- What you have to do:
Your answer should be the complete set of entries, transcribed exactly.

BEGIN

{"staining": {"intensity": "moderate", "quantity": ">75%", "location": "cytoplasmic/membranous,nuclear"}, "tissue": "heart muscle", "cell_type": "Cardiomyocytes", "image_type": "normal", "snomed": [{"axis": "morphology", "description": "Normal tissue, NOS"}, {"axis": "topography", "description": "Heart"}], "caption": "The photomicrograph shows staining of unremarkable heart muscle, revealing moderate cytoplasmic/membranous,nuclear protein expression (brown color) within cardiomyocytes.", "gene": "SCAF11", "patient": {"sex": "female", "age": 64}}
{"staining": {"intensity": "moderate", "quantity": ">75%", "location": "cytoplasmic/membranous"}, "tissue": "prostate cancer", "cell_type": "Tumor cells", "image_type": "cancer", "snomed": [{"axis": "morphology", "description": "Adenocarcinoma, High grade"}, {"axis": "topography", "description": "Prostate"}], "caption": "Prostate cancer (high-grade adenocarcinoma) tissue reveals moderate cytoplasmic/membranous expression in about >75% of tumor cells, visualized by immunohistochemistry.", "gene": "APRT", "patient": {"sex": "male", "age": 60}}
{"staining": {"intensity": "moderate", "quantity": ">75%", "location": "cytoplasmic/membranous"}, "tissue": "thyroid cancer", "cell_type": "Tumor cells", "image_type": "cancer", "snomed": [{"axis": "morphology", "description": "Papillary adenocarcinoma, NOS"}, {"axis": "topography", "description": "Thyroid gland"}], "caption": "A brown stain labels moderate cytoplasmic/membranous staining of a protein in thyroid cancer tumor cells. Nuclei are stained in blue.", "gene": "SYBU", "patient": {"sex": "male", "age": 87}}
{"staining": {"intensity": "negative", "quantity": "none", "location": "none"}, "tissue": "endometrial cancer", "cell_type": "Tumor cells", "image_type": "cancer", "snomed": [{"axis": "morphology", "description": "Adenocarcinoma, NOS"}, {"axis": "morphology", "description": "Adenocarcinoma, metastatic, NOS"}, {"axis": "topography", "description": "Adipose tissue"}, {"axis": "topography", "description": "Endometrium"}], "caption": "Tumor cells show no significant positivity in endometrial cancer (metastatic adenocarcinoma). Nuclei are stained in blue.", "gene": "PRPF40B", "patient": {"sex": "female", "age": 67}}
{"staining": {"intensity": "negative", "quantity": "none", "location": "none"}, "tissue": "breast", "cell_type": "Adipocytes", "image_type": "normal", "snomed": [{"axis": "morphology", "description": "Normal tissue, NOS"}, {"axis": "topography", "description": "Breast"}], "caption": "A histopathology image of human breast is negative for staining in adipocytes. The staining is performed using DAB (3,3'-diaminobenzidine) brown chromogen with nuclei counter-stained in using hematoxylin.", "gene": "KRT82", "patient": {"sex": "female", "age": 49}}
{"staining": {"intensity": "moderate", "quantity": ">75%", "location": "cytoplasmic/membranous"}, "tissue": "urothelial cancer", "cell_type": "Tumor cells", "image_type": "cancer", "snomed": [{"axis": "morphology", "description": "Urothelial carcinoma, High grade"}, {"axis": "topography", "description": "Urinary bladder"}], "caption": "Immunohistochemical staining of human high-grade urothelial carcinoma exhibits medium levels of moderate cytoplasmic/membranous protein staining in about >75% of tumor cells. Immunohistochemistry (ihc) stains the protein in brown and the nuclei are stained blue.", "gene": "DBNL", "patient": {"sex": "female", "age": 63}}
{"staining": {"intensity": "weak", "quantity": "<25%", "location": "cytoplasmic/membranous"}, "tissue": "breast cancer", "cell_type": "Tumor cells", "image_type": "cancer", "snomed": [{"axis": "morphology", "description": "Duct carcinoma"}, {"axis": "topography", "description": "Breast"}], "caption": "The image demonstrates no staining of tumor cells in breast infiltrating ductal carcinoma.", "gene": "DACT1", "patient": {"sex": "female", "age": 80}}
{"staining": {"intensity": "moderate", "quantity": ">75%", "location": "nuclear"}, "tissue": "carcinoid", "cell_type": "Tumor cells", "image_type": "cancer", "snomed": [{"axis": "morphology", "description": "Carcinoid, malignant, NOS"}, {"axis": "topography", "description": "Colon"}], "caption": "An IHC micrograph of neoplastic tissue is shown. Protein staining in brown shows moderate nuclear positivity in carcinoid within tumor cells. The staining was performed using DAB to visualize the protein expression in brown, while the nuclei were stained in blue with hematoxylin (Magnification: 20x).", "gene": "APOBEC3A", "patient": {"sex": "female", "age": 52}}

END

- Answer for this exercise:
{"staining": {"intensity": "moderate", "quantity": ">75%", "location": "cytoplasmic/membranous,nuclear"}, "tissue": "heart muscle", "cell_type": "Cardiomyocytes", "image_type": "normal", "snomed": [{"axis": "morphology", "description": "Normal tissue, NOS"}, {"axis": "topography", "description": "Heart"}], "caption": "The photomicrograph shows staining of unremarkable heart muscle, revealing moderate cytoplasmic/membranous,nuclear protein expression (brown color) within cardiomyocytes.", "gene": "SCAF11", "patient": {"sex": "female", "age": 64}}
{"staining": {"intensity": "moderate", "quantity": ">75%", "location": "cytoplasmic/membranous"}, "tissue": "prostate cancer", "cell_type": "Tumor cells", "image_type": "cancer", "snomed": [{"axis": "morphology", "description": "Adenocarcinoma, High grade"}, {"axis": "topography", "description": "Prostate"}], "caption": "Prostate cancer (high-grade adenocarcinoma) tissue reveals moderate cytoplasmic/membranous expression in about >75% of tumor cells, visualized by immunohistochemistry.", "gene": "APRT", "patient": {"sex": "male", "age": 60}}
{"staining": {"intensity": "moderate", "quantity": ">75%", "location": "cytoplasmic/membranous"}, "tissue": "thyroid cancer", "cell_type": "Tumor cells", "image_type": "cancer", "snomed": [{"axis": "morphology", "description": "Papillary adenocarcinoma, NOS"}, {"axis": "topography", "description": "Thyroid gland"}], "caption": "A brown stain labels moderate cytoplasmic/membranous staining of a protein in thyroid cancer tumor cells. Nuclei are stained in blue.", "gene": "SYBU", "patient": {"sex": "male", "age": 87}}
{"staining": {"intensity": "negative", "quantity": "none", "location": "none"}, "tissue": "endometrial cancer", "cell_type": "Tumor cells", "image_type": "cancer", "snomed": [{"axis": "morphology", "description": "Adenocarcinoma, NOS"}, {"axis": "morphology", "description": "Adenocarcinoma, metastatic, NOS"}, {"axis": "topography", "description": "Adipose tissue"}, {"axis": "topography", "description": "Endometrium"}], "caption": "Tumor cells show no significant positivity in endometrial cancer (metastatic adenocarcinoma). Nuclei are stained in blue.", "gene": "PRPF40B", "patient": {"sex": "female", "age": 67}}
{"staining": {"intensity": "negative", "quantity": "none", "location": "none"}, "tissue": "breast", "cell_type": "Adipocytes", "image_type": "normal", "snomed": [{"axis": "morphology", "description": "Normal tissue, NOS"}, {"axis": "topography", "description": "Breast"}], "caption": "A histopathology image of human breast is negative for staining in adipocytes. The staining is performed using DAB (3,3'-diaminobenzidine) brown chromogen with nuclei counter-stained in using hematoxylin.", "gene": "KRT82", "patient": {"sex": "female", "age": 49}}
{"staining": {"intensity": "moderate", "quantity": ">75%", "location": "cytoplasmic/membranous"}, "tissue": "urothelial cancer", "cell_type": "Tumor cells", "image_type": "cancer", "snomed": [{"axis": "morphology", "description": "Urothelial carcinoma, High grade"}, {"axis": "topography", "description": "Urinary bladder"}], "caption": "Immunohistochemical staining of human high-grade urothelial carcinoma exhibits medium levels of moderate cytoplasmic/membranous protein staining in about >75% of tumor cells. Immunohistochemistry (ihc) stains the protein in brown and the nuclei are stained blue.", "gene": "DBNL", "patient": {"sex": "female", "age": 63}}
{"staining": {"intensity": "weak", "quantity": "<25%", "location": "cytoplasmic/membranous"}, "tissue": "breast cancer", "cell_type": "Tumor cells", "image_type": "cancer", "snomed": [{"axis": "morphology", "description": "Duct carcinoma"}, {"axis": "topography", "description": "Breast"}], "caption": "The image demonstrates no staining of tumor cells in breast infiltrating ductal carcinoma.", "gene": "DACT1", "patient": {"sex": "female", "age": 80}}
{"staining": {"intensity": "moderate", "quantity": ">75%", "location": "nuclear"}, "tissue": "carcinoid", "cell_type": "Tumor cells", "image_type": "cancer", "snomed": [{"axis": "morphology", "description": "Carcinoid, malignant, NOS"}, {"axis": "topography", "description": "Colon"}], "caption": "An IHC micrograph of neoplastic tissue is shown. Protein staining in brown shows moderate nuclear positivity in carcinoid within tumor cells. The staining was performed using DAB to visualize the protein expression in brown, while the nuclei were stained in blue with hematoxylin (Magnification: 20x).", "gene": "APOBEC3A", "patient": {"sex": "female", "age": 52}}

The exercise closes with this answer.